We anticipated that greater improvements would have been observed amongst the higher income countries, however, the impact was fairly uniform across income categories. We also anticipated that democracies would demonstrate stronger results. While two of the three non-significant findings were for non-democratic groups (no observable short-term association of CRC ratification with child mortality for high-income, non-democratic countries and no observable long-term association of CRC ratification with child mortality for mid-income countries), it is difficult to say whether this constitutes a true pattern.

While our study suggests an association between ratification of the CRC and reduction in child mortality, it is unclear through which precise mechanisms this association operates. At the outset, we noted that we theorized an association based on the improvements in societal conditions for children that may follow after CRC ratification.

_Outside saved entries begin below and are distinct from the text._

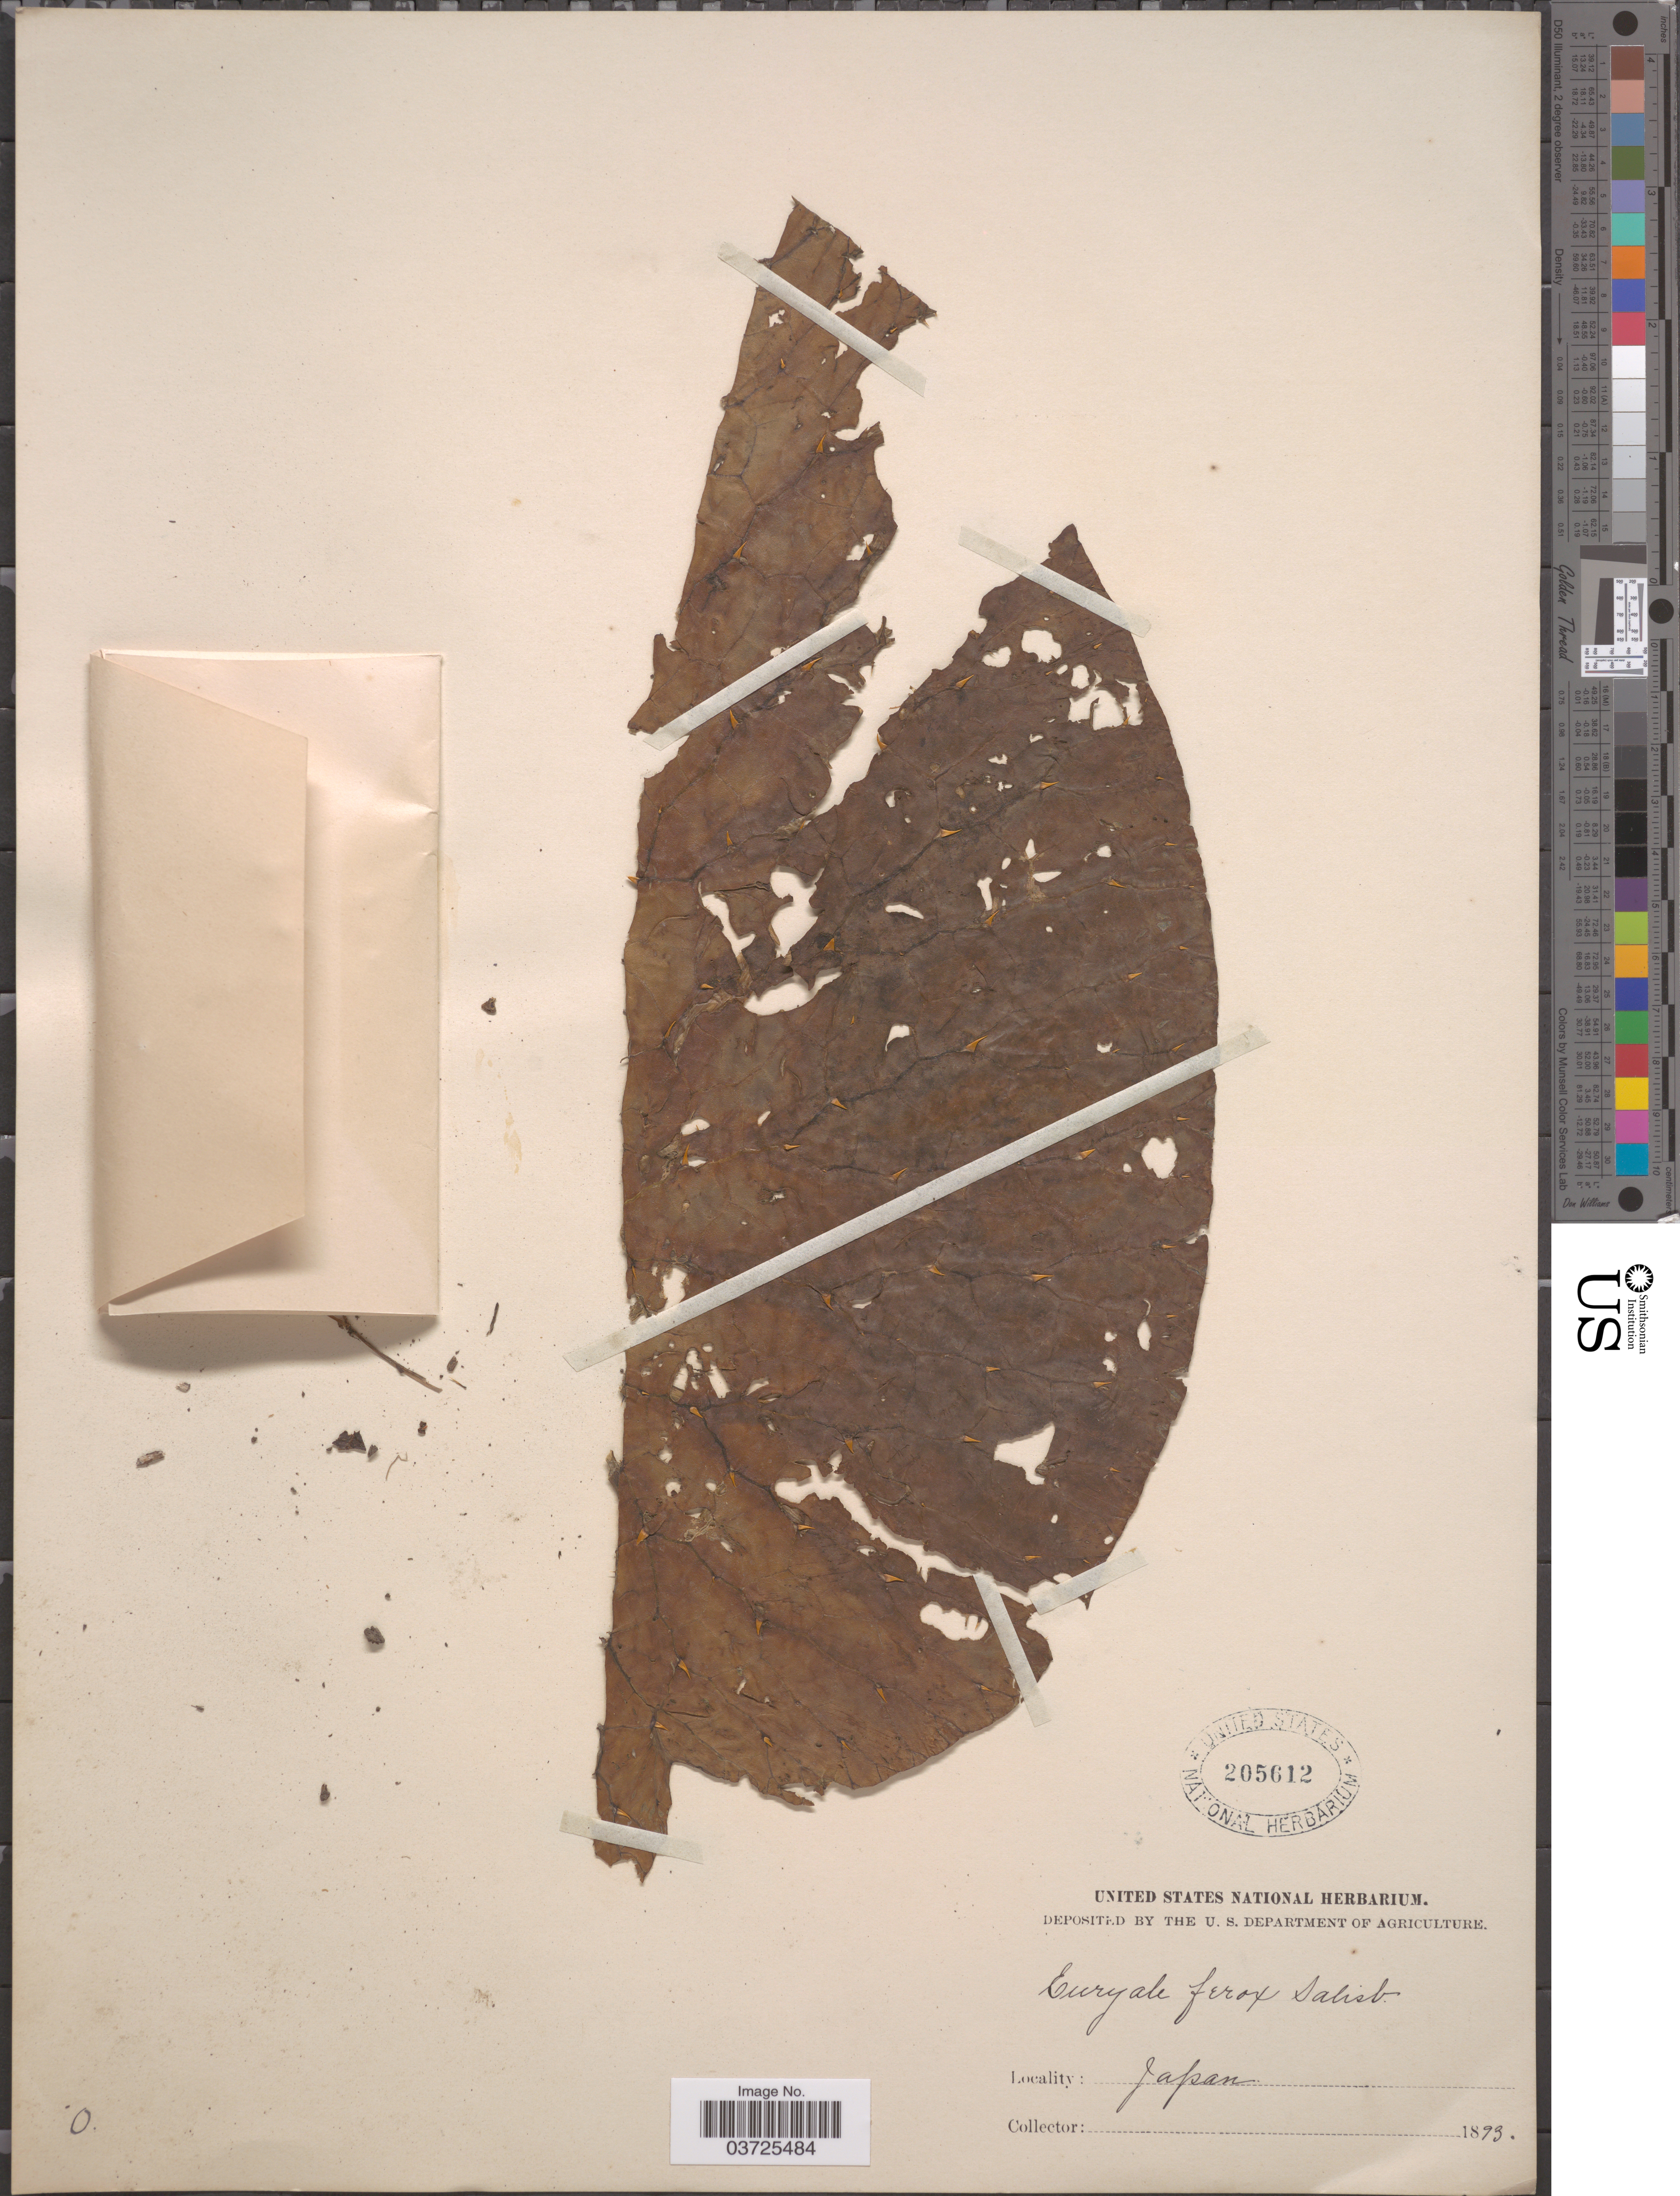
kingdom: Plantae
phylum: Tracheophyta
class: Magnoliopsida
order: Nymphaeales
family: Nymphaeaceae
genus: Euryale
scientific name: Euryale ferox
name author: Salisb.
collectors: ex herb. United States National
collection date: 1893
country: Japan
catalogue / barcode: US 205612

Indeed, there is a literature that discusses how societies changed their policy orientations to children by essentially codifying into law that, as a general matter, government actions must be responsive to the CRC [14,15,16]. There are also indications that specific policies changed as a result of CRC ratification. For instance, in Scotland, the government has made progress towards repealing the legal notion of “justifiable assault” against children [17]. As another example, across many countries, there have been marked investments in early childhood education [16]. Indeed, it seems the CRC is implicated in a rather broad network of living conditions and opportunities that have improved the lives of children, and thus reduced their mortality rates.

Our main study limitation rests in the strength of our control group. When studying the effects of policies and other societal conditions, it is often possible to construct a control group, which has been unaffected by the policy or societal condition but is otherwise similar. In our case, this was not possible due to widespread ratification of the CRC. More substantively, the issue is that it is unclear whether policies and changes in societal conditions that have changed are alternative explanations for reduction in child mortality, or whether they themselves were partially spurred by CRC ratification, or are captured by GNP and democratization. For example, Kuruvilla and colleagues (2014) point out that many countries with the fastest reductions in child mortality had a “cross-sectoral” approach, in which investments were made both within and outside the health sectors [18]. For example, immunizations, and maternal and newborn health care access were important, as were advancements in women’s rights and in general international development [18]. Other studies focus on public health interventions that were both preventive in nature (e.g., breastfeeding) and treatment-oriented (e.g., oral rehydration therapy) [19]. It requires significant further probing beyond the scope of this paper to understand whether and why these interventions are associated with the CRC, or with GNP or democratization.

Conclusions

Child mortality rates would likely have declined even in the absence of CRC ratification, but CRC is associated with a larger decline.